Le mécanisme moléculaire qui contrôle le choix de cette division différenciative de la cellule souche restait
jusqu'ici méconnu. Pourquoi et comment cette cellule choisit de donner un neurone et une cellule souche ou
un progéniteur intermédiaire et une cellule souche ? Cette question restait en suspens dans la littérature.
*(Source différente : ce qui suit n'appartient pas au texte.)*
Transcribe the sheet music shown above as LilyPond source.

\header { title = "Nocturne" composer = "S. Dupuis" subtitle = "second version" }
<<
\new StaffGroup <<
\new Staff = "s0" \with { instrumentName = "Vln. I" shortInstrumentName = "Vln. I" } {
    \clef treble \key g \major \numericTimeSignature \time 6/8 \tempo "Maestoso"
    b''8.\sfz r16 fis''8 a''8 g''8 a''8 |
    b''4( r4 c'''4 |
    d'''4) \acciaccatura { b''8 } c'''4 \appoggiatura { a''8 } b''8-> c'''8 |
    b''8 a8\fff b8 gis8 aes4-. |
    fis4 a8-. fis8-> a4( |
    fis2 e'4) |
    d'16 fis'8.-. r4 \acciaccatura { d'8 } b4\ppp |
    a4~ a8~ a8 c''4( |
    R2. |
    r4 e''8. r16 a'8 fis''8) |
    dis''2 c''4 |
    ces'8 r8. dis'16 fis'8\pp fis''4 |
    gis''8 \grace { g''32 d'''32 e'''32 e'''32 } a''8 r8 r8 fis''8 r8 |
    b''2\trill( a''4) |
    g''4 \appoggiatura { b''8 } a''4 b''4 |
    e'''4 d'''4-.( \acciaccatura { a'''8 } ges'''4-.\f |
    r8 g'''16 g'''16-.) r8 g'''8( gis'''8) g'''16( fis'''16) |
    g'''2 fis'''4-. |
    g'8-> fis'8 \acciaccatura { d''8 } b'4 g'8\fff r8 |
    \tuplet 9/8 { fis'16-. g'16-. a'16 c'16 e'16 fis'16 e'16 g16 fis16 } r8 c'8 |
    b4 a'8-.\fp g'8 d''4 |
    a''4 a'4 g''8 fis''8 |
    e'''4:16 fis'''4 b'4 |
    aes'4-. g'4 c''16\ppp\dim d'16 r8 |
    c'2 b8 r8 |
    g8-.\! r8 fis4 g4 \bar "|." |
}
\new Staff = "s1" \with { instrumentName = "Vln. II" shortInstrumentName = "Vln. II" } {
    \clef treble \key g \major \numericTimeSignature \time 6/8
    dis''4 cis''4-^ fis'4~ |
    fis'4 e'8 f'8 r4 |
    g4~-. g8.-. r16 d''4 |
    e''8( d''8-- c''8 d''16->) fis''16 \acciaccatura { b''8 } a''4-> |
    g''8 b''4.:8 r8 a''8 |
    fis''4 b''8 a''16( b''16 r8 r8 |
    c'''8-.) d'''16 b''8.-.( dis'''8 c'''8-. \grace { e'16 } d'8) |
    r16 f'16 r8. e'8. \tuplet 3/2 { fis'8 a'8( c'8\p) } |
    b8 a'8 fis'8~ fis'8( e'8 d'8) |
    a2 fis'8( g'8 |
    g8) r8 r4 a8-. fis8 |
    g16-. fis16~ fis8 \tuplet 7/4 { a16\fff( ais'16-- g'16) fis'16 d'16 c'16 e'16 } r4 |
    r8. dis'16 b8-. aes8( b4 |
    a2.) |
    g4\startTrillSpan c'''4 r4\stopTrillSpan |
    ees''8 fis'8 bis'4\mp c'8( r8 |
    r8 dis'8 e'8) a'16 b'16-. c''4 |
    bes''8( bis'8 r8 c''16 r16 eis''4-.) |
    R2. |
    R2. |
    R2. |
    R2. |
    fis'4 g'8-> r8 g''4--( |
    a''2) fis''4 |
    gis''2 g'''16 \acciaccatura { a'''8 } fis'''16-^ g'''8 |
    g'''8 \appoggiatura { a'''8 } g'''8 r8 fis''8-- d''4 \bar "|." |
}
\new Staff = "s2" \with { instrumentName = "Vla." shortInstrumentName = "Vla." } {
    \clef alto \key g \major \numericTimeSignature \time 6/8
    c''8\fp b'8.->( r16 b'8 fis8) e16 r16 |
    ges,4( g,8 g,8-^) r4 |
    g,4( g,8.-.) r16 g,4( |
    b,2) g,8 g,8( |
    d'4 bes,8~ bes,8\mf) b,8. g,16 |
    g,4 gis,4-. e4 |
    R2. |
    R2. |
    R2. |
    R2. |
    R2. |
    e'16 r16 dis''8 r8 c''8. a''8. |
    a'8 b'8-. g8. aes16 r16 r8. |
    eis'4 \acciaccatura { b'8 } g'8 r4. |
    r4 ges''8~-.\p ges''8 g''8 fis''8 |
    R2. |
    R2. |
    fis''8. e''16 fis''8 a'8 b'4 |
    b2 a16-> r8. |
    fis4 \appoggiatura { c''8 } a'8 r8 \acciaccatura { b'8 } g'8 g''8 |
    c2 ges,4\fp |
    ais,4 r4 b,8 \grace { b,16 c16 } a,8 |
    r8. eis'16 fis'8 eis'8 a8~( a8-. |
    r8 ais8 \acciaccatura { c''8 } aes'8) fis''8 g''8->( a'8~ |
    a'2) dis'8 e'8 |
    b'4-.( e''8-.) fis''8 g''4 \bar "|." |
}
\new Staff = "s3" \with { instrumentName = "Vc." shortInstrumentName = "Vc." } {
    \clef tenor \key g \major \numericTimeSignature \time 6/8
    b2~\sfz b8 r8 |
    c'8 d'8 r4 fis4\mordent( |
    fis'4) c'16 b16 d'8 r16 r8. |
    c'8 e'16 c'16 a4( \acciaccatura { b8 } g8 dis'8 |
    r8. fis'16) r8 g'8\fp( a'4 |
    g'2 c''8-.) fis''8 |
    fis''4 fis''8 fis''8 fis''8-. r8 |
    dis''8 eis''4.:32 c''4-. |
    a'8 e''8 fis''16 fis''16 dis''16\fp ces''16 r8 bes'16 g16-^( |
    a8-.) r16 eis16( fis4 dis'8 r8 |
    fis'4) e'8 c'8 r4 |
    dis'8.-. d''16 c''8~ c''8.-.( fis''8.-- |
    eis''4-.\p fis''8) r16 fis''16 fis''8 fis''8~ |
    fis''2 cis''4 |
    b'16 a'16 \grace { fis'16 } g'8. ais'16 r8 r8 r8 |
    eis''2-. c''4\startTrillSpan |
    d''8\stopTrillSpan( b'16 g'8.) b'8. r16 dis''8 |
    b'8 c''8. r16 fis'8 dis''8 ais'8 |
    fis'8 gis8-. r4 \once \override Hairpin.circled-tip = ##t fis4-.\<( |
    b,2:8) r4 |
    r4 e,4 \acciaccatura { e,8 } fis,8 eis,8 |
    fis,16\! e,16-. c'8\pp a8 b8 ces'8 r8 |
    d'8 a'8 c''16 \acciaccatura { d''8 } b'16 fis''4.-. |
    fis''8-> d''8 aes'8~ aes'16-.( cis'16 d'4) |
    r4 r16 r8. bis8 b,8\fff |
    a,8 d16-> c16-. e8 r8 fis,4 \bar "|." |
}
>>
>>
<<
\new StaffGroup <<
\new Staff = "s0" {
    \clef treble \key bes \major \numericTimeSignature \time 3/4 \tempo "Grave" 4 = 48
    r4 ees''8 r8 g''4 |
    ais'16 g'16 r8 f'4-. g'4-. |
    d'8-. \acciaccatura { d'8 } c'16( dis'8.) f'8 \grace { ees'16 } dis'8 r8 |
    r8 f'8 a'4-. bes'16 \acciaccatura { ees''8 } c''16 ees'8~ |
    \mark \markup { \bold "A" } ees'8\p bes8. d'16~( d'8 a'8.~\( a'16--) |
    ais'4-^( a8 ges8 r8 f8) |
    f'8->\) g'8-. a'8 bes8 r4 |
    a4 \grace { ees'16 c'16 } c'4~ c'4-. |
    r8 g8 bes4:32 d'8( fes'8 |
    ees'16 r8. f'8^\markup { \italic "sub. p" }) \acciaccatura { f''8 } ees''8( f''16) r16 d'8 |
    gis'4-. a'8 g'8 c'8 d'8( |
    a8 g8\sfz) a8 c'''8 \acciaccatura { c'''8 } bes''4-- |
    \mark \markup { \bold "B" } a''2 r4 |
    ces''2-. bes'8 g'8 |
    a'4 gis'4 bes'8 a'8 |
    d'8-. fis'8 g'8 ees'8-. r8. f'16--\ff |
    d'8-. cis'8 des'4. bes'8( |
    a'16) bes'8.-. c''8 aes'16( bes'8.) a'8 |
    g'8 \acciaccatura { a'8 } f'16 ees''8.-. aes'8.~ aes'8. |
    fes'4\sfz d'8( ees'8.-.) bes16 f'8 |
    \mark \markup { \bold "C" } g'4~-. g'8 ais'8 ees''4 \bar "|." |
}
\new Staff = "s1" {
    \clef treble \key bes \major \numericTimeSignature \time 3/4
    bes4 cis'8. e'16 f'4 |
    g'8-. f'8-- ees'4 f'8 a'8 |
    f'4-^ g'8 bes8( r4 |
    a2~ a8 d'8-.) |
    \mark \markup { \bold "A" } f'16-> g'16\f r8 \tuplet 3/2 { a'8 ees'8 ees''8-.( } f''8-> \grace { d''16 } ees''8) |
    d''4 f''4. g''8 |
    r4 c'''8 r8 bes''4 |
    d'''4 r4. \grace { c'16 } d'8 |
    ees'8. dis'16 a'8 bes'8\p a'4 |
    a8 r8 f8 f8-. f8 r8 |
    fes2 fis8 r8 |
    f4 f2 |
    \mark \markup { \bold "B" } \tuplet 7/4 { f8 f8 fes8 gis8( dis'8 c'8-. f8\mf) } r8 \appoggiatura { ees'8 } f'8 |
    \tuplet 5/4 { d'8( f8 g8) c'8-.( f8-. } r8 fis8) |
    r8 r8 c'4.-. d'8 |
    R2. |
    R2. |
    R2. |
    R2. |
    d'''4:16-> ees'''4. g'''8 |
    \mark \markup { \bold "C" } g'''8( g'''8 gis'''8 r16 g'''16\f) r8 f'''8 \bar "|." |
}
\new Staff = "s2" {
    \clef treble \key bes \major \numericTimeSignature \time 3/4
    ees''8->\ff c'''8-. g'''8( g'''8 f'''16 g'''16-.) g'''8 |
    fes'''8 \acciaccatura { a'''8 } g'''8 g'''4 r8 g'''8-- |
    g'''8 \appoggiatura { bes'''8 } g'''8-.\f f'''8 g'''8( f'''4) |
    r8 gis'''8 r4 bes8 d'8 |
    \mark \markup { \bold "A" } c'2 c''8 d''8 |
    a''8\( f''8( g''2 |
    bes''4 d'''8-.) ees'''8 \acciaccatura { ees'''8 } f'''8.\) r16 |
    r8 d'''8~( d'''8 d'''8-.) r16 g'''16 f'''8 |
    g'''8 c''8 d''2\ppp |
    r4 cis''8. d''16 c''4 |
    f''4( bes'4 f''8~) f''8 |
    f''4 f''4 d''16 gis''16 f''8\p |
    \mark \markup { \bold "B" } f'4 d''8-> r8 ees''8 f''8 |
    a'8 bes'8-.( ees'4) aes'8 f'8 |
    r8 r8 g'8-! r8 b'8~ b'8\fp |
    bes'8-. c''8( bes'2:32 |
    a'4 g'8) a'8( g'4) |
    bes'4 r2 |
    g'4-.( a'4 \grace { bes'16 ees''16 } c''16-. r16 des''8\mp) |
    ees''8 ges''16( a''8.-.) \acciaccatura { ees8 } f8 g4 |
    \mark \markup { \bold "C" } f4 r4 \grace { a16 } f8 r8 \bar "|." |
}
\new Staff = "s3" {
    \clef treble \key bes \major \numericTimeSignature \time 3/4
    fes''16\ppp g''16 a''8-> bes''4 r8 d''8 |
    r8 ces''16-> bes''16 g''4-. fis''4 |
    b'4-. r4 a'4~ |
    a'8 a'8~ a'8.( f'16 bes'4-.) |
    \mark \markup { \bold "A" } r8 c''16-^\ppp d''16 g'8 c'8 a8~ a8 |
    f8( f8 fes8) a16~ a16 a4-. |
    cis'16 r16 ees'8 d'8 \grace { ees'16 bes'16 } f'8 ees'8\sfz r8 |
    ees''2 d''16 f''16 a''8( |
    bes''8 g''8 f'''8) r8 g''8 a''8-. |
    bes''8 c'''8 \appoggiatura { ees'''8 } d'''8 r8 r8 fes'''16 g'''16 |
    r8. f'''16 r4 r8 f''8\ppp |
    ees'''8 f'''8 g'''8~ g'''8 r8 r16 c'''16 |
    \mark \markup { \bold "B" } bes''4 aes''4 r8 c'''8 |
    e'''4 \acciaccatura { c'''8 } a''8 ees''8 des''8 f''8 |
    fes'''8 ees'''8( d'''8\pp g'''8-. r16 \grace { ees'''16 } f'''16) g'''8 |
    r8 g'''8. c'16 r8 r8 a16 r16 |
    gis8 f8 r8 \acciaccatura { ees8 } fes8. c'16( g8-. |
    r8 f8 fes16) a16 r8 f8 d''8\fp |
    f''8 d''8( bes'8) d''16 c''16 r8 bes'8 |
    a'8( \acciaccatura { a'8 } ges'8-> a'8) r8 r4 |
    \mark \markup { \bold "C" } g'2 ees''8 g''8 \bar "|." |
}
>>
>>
Forcer l'amplification de neurones
« Nous nous sommes demandé s'il n'y avait pas une fonction physiologique de l'UPR pour le contrôle de
cette transition pendant la corticogenèse », continue le scientifique. « Et c'est le cas ! Nous avons isolé les
progéniteurs apicaux à différents stades du développement et nous avons montré qu'il existe une voie UPR
qui est plus active au début de la corticogenèse. Au fur et à mesure de la formation du cortex, l'activité de cette
voie de signalisation diminue ». Ainsi l'UPR est très active lors de la neurogenèse directe et l'est moins lors de
la neurogenèse indirecte. Afin de tester le rôle potentiel de l'UPR dans cette balance entre production directe et
indirecte de neurones, les scientifiques ont ciblé précocement la voie UPR. « Nous voulions voir si cela altère
la capacité de division différenciative des cellules souches car à ce stade-là elles devraient quasiment toutes
produire des neurones directement », précise Laurent Nguyen. « Et bien si on réduit l'intensité de la voie UPR
au début de la corticogenèse, on force le progéniteur à donner naissance à un progéniteurs intermédiaires
plutôt qu'à un neurone! ». Il existe donc une voie UPR physiologique qui contrôle la transition du comportement
de neurogenèse directe au comportement de neurogenèse indirecte. C'est précisément l'importance de l'UPR
physiologique dans le contrôle de la corticogenèse que les chercheurs ont mis en lumière dans un article
publié dans la revue Trends in Neurosciences (1). Ils y ont également rassemblé l'ensemble des informations
qui vont dans le même sens pour d'autres systèmes tel que la contribution de l'UPR dans la formation du
neurectoderme chez la drosophile, dans le choix des récepteurs lors de la formation des bulbes olfactifs, etc.
« Il y a toute une série de choses dans la littérature qui renforcent l'idée qu'une voie de signalisation qu'on
pensait être juste une réponse homéostatique au stress pourrait en réalité tenir un rôle clé dans la construction
du système nerveux », souligne Laurent Nguyen.